[Saved data entries]
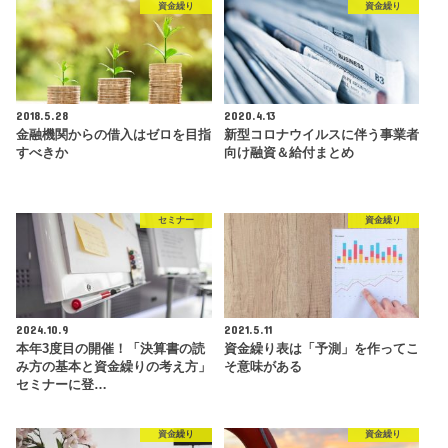
資金繰り
資金繰り
2018.5.28
2020.4.13
金融機関からの借入はゼロを目指
新型コロナウイルスに伴う事業者
すべきか
向け融資＆給付まとめ
セミナー
資金繰り
2024.10.9
2021.5.11
本年3度目の開催！「決算書の読
資金繰り表は「予測」を作ってこ
み方の基本と資金繰りの考え方」
そ意味がある
セミナーに登…
資金繰り
資金繰り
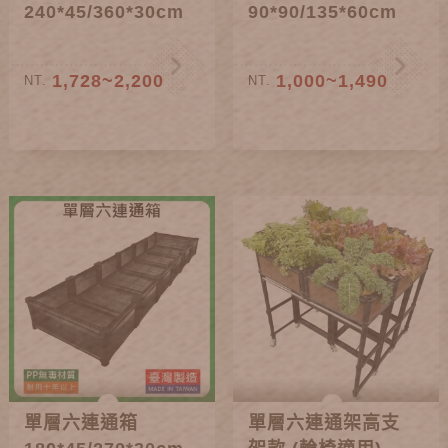
240*45/360*30cm
90*90/135*60cm
1,728~2,200
1,000~1,490
NT.
NT.
單層六連通箱
單層六連通架高支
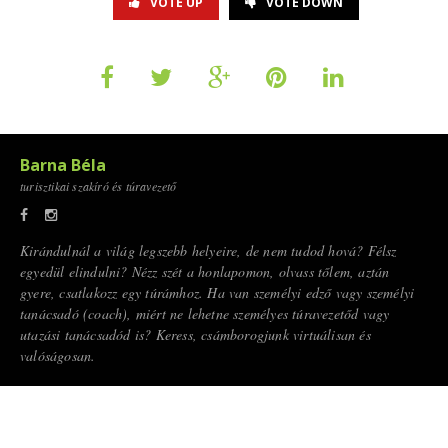
VOTE UP
VOTE DOWN
Barna Béla
turisztikai szakíró és túravezető
Kirándulnál a világ legszebb helyeire, de nem tudod hová? Félsz
egyedül elindulni? Nézz szét a honlapomon, olvass tőlem, aztán
gyere, csatlakozz egy túrámhoz. Ha van személyi edző vagy személyi
tanácsadó (coach), miért ne lehetne személyes túravezetőd vagy
utazási tanácsadód is? Keress, csámborogjunk virtuálisan és
valóságosan.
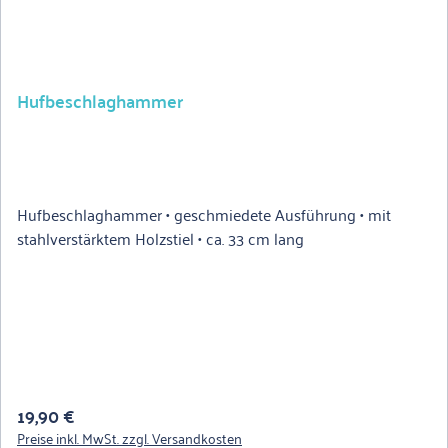
Hufbeschlaghammer
Hufbeschlaghammer • geschmiedete Ausführung • mit
stahlverstärktem Holzstiel • ca. 33 cm lang
Regulärer Preis:
19,90 €
Preise inkl. MwSt. zzgl. Versandkosten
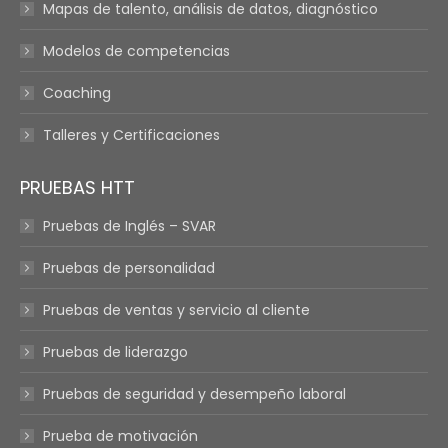
Mapas de talento, análisis de datos, diagnóstico
Modelos de competencias
Coaching
Talleres y Certificaciones
PRUEBAS HTT
Pruebas de Inglés – SVAR
Pruebas de personalidad
Pruebas de ventas y servicio al cliente
Pruebas de liderazgo
Pruebas de seguridad y desempeño laboral
Prueba de motivación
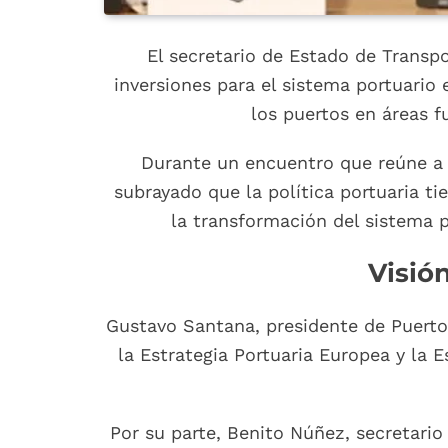
El secretario de Estado de Transp
inversiones para el sistema portuario
los puertos en áreas f
Durante un encuentro que reúne a p
subrayado que la política portuaria ti
la transformación del sistema 
Visió
Gustavo Santana, presidente de Puerto
la Estrategia Portuaria Europea y la 
Por su parte, Benito Núñez, secretario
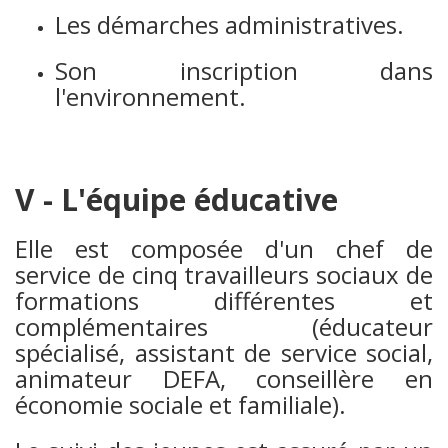
Les démarches administratives.
Son inscription dans
l'environnement.
V - L'équipe éducative
Elle est composée d'un chef de
service de cinq travailleurs sociaux de
formations différentes et
complémentaires (éducateur
spécialisé, assistant de service social,
animateur DEFA, conseillère en
économie sociale et familiale).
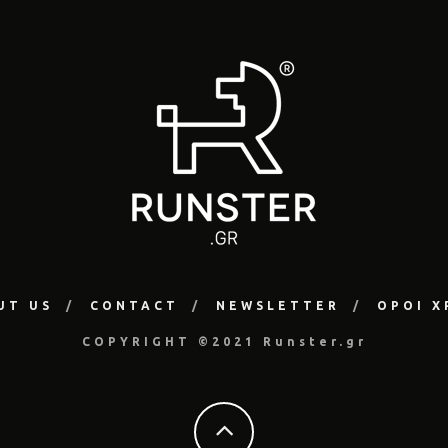
UT US
CONTACT
NEWSLETTER
ΟΡΟΙ Χ
COPYRIGHT ©2021 Runster.gr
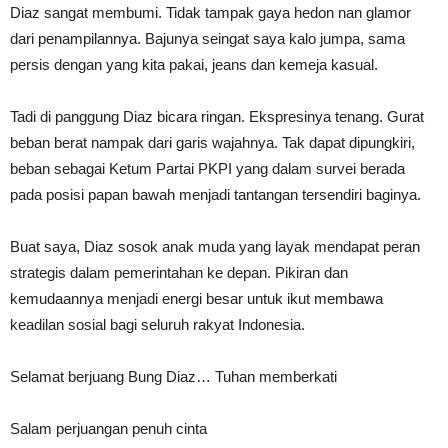
Diaz sangat membumi. Tidak tampak gaya hedon nan glamor
dari penampilannya. Bajunya seingat saya kalo jumpa, sama
persis dengan yang kita pakai, jeans dan kemeja kasual.
Tadi di panggung Diaz bicara ringan. Ekspresinya tenang. Gurat
beban berat nampak dari garis wajahnya. Tak dapat dipungkiri,
beban sebagai Ketum Partai PKPI yang dalam survei berada
pada posisi papan bawah menjadi tantangan tersendiri baginya.
Buat saya, Diaz sosok anak muda yang layak mendapat peran
strategis dalam pemerintahan ke depan. Pikiran dan
kemudaannya menjadi energi besar untuk ikut membawa
keadilan sosial bagi seluruh rakyat Indonesia.
Selamat berjuang Bung Diaz… Tuhan memberkati
Salam perjuangan penuh cinta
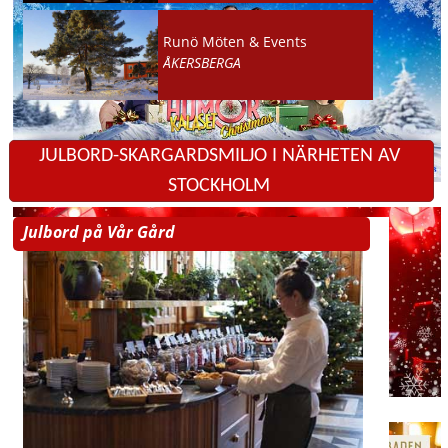
Runö Möten & Events
ÅKERSBERGA
JULBORD-SKARGARDSMILJO I NÄRHETEN AV
STOCKHOLM
Julbord på Vår Gård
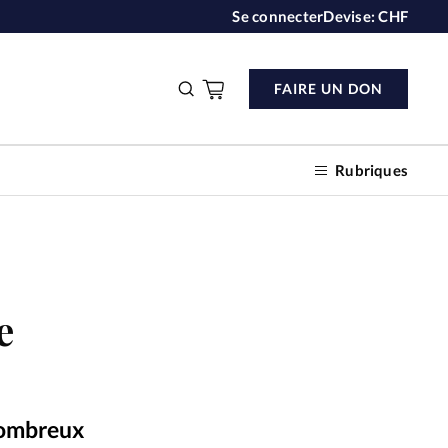
Se connecter
Devise:
CHF
FAIRE UN DON
Rubriques
n don
e
s
ction
 nombreux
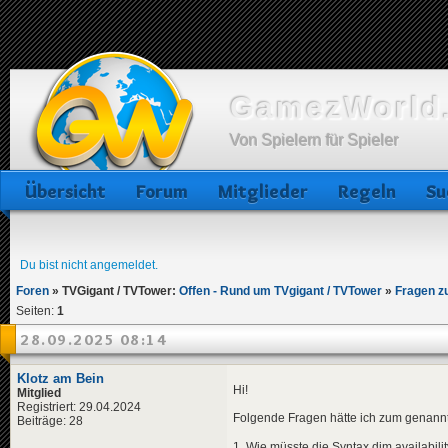
GamezWorld.
Von Spielern für Spieler
Übersicht
Forum
Mitglieder
Regeln
Su
Du bist nicht angemeldet.
Foren
»
TVGigant / TVTower:
Offen - Rund um TVgigant / TVTower
»
Fragen z
Seiten:
1
28.09.2025 08:14
Klotz am Bein
Hi!
Mitglied
Registriert: 29.04.2024
Folgende Fragen hätte ich zum genannt
Beiträge: 28
1. Wie müsste die Syntax dim availabil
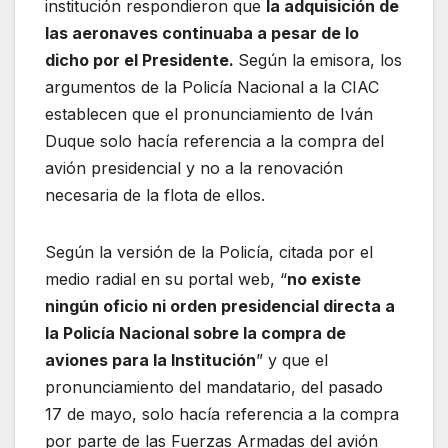
institución respondieron que
la adquisición de
las aeronaves continuaba a pesar de lo
dicho por el Presidente.
Según la emisora, los
argumentos de la Policía Nacional a la CIAC
establecen que el pronunciamiento de Iván
Duque solo hacía referencia a la compra del
avión presidencial y no a la renovación
necesaria de la flota de ellos.
Según la versión de la Policía, citada por el
medio radial en su portal web, “
no existe
ningún oficio ni orden presidencial directa a
la Policía Nacional sobre la compra de
aviones para la Institución
” y que el
pronunciamiento del mandatario, del pasado
17 de mayo, solo hacía referencia a la compra
por parte de las Fuerzas Armadas del avión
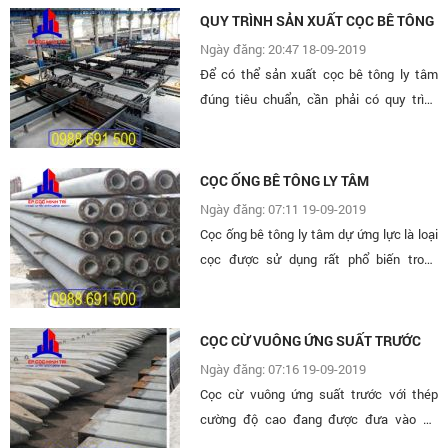
QUY TRÌNH SẢN XUẤT CỌC BÊ TÔNG
Ngày đăng: 20:47 18-09-2019
Để có thể sản xuất cọc bê tông ly tâm
đúng tiêu chuẩn, cần phải có quy trình
đạt chuẩn. Ép cọc bê tông Minh Trí xin
giới thiệu đến quý khách hàng quy trình
sản xuất cọc bê tông...
CỌC ỐNG BÊ TÔNG LY TÂM
Ngày đăng: 07:11 19-09-2019
Cọc ống bê tông ly tâm dự ứng lực là loại
cọc được sử dụng rất phổ biến trong
những năm gần đây, trong các dự án xây
dựng dân dụng, công nghiệp ở Việt Nam
CỌC CỪ VUÔNG ỨNG SUẤT TRƯỚC
Ngày đăng: 07:16 19-09-2019
Cọc cừ vuông ứng suất trước với thép
cường độ cao đang được đưa vào sử
dụng rộng rãi trên thị trường móng cọc với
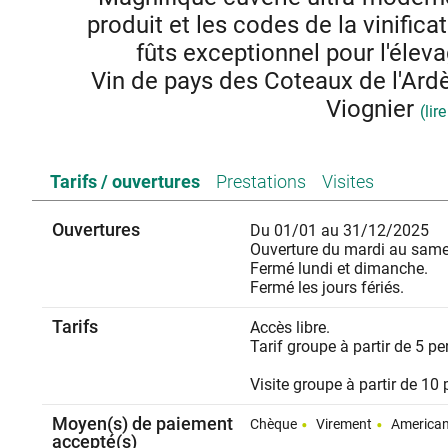
produit et les codes de la vinific
fûts exceptionnel pour l'éle
Vin de pays des Coteaux de l'Ard
Viognier
(lir
Depuis plus de 200 ans, la famille LATOUR offre à ses clie
Tarifs / ouvertures
Prestations
Visites
les meilleurs vins. Pour parfaire cette image, Louis LAT
Vin de Pays (IGP) sur un terroir inattendu mais idéal 
Ardèche.
Ouvertures
Du 01/01 au 31/12/2025
Ce terroir ardéchois se prête parfaitement à la produc
Ouverture du mardi au same
cultivé en Bourgogne. La chaleur du climat méridional est
Fermé lundi et dimanche.
du Coiron. Le sol argilo-calcaire comme en Bourgogne, n
Fermé les jours fériés.
les vendanges pré
Grâce au Chardonnay d’Ardèche de la Maison LATOUR, le 
Tarifs
Accès libre.
amateurs de vins fins, figure désormais sur la carte de
Tarif groupe à partir de 5 p
Après avoir soigneusement sélectionné les parcelles, l
viticulteurs locaux sur plus de 300 hectares. La vendange
Visite groupe à partir de 10
défini est acheminée jusqu'à la cuverie Latour à Alba o
totalité de la récolte. Au terme de deux années de travai
Moyen(s) de paiement
Chèque
Virement
American
Grand Ardèch
accepté(s)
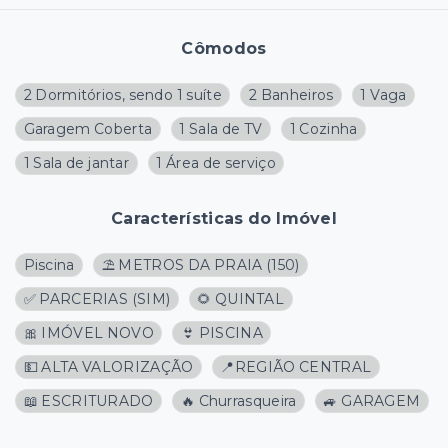
Cômodos
2 Dormitórios, sendo 1 suíte
2 Banheiros
1 Vaga
Garagem Coberta
1 Sala de TV
1 Cozinha
1 Sala de jantar
1 Área de serviço
Características do Imóvel
Piscina
⛱️ METROS DA PRAIA
(
150
)
✅ PARCERIAS (SIM)
🌻 QUINTAL
🎀 IMÓVEL NOVO
👙 PISCINA
💵 ALTA VALORIZAÇÃO
📍REGIÃO CENTRAL
📖 ESCRITURADO
🔥 Churrasqueira
🚙 GARAGEM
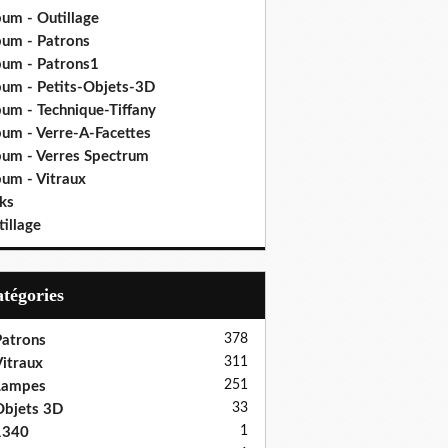
bum - Outillage
bum - Patrons
bum - Patrons1
bum - Petits-Objets-3D
bum - Technique-Tiffany
bum - Verre-A-Facettes
bum - Verres Spectrum
bum - Vitraux
ks
illage
Catégories
378
atrons
311
itraux
251
Lampes
33
bjets 3D
1
1340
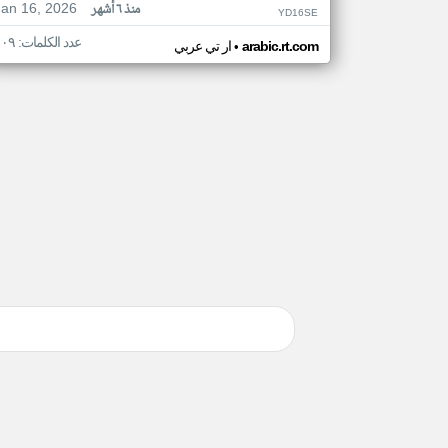
Jan 16, 2026
منذ ٦ أشهر
YD16SE
عدد الكلمات: ١٠٩
•
arabic.rt.com
ار تي عربي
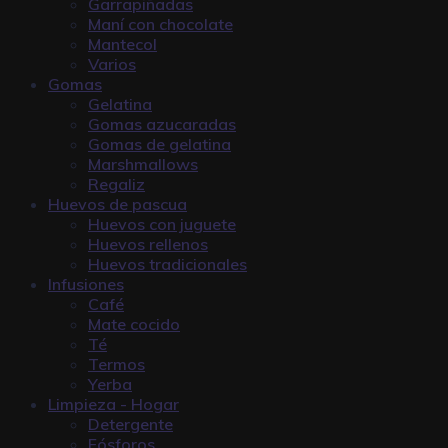
Garrapiñadas
Maní con chocolate
Mantecol
Varios
Gomas
Gelatina
Gomas azucaradas
Gomas de gelatina
Marshmallows
Regaliz
Huevos de pascua
Huevos con juguete
Huevos rellenos
Huevos tradicionales
Infusiones
Café
Mate cocido
Té
Termos
Yerba
Limpieza - Hogar
Detergente
Fósforos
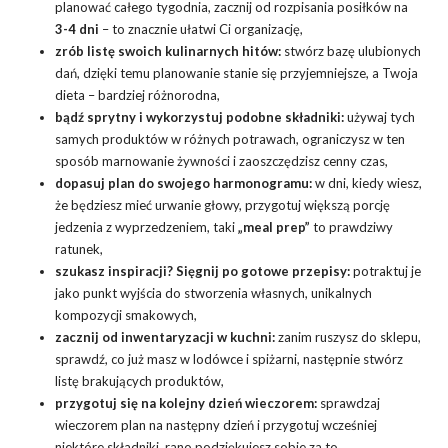
planować całego tygodnia, zacznij od rozpisania posiłków na
3-4 dni
– to znacznie ułatwi Ci organizację,
zrób listę swoich kulinarnych hitów:
stwórz bazę ulubionych
dań, dzięki temu planowanie stanie się przyjemniejsze, a Twoja
dieta – bardziej różnorodna,
bądź sprytny i wykorzystuj podobne składniki:
używaj tych
samych produktów w różnych potrawach, ograniczysz w ten
sposób marnowanie żywności i zaoszczędzisz cenny czas,
dopasuj plan do swojego harmonogramu:
w dni, kiedy wiesz,
że będziesz mieć urwanie głowy, przygotuj większą porcję
jedzenia z wyprzedzeniem, taki
„meal prep”
to prawdziwy
ratunek,
szukasz inspiracji? Sięgnij po gotowe przepisy:
potraktuj je
jako punkt wyjścia do stworzenia własnych, unikalnych
kompozycji smakowych,
zacznij od inwentaryzacji w kuchni:
zanim ruszysz do sklepu,
sprawdź, co już masz w lodówce i spiżarni, następnie stwórz
listę brakujących produktów,
przygotuj się na kolejny dzień wieczorem:
sprawdzaj
wieczorem plan na następny dzień i przygotuj wcześniej
niektóre składniki, rano podziękujesz sobie za to,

# Request
Put the lines of the data into a Markdown table with the columns Row and Line, starting at the line that contains "institución respondieron que" and ending at the line that contains "dụng rộng rãi trên thị trường móng cọc với". Skip blank lines and leave the pictures out.

# Output for this task
| Row | Line |
|---|---|
| 1 | institución respondieron que |
| 2 | la adquisición de |
| 3 | las aeronaves continuaba a pesar de lo |
| 4 | dicho por el Presidente. |
| 5 | Según la emisora, los |
| 6 | argumentos de la Policía Nacional a la CIAC |
| 7 | establecen que el pronunciamiento de Iván |
| 8 | Duque solo hacía referencia a la compra del |
| 9 | avión presidencial y no a la renovación |
| 10 | necesaria de la flota de ellos. |
| 11 | Según la versión de la Policía, citada por el |
| 12 | medio radial en su portal web, “ |
| 13 | no existe |
| 14 | ningún oficio ni orden presidencial directa a |
| 15 | la Policía Nacional sobre la compra de |
| 16 | aviones para la Institución |
| 17 | ” y que el |
| 18 | pronunciamiento del mandatario, del pasado |
| 19 | 17 de mayo, solo hacía referencia a la compra |
| 20 | por parte de las Fuerzas Armadas del avión |
| 21 | QUY TRÌNH SẢN XUẤT CỌC BÊ TÔNG |
| 22 | Ngày đăng: 20:47 18-09-2019 |
| 23 | Để có thể sản xuất cọc bê tông ly tâm |
| 24 | đúng tiêu chuẩn, cần phải có quy trình |
| 25 | đạt chuẩn. Ép cọc bê tông Minh Trí xin |
| 26 | giới thiệu đến quý khách hàng quy trình |
| 27 | sản xuất cọc bê tông... |
| 28 | CỌC ỐNG BÊ TÔNG LY TÂM |
| 29 | Ngày đăng: 07:11 19-09-2019 |
| 30 | Cọc ống bê tông ly tâm dự ứng lực là loại |
| 31 | cọc được sử dụng rất phổ biến trong |
| 32 | những năm gần đây, trong các dự án xây |
| 33 | dựng dân dụng, công nghiệp ở Việt Nam |
| 34 | CỌC CỪ VUÔNG ỨNG SUẤT TRƯỚC |
| 35 | Ngày đăng: 07:16 19-09-2019 |
| 36 | Cọc cừ vuông ứng suất trước với thép |
| 37 | cường độ cao đang được đưa vào sử |
| 38 | dụng rộng rãi trên thị trường móng cọc với |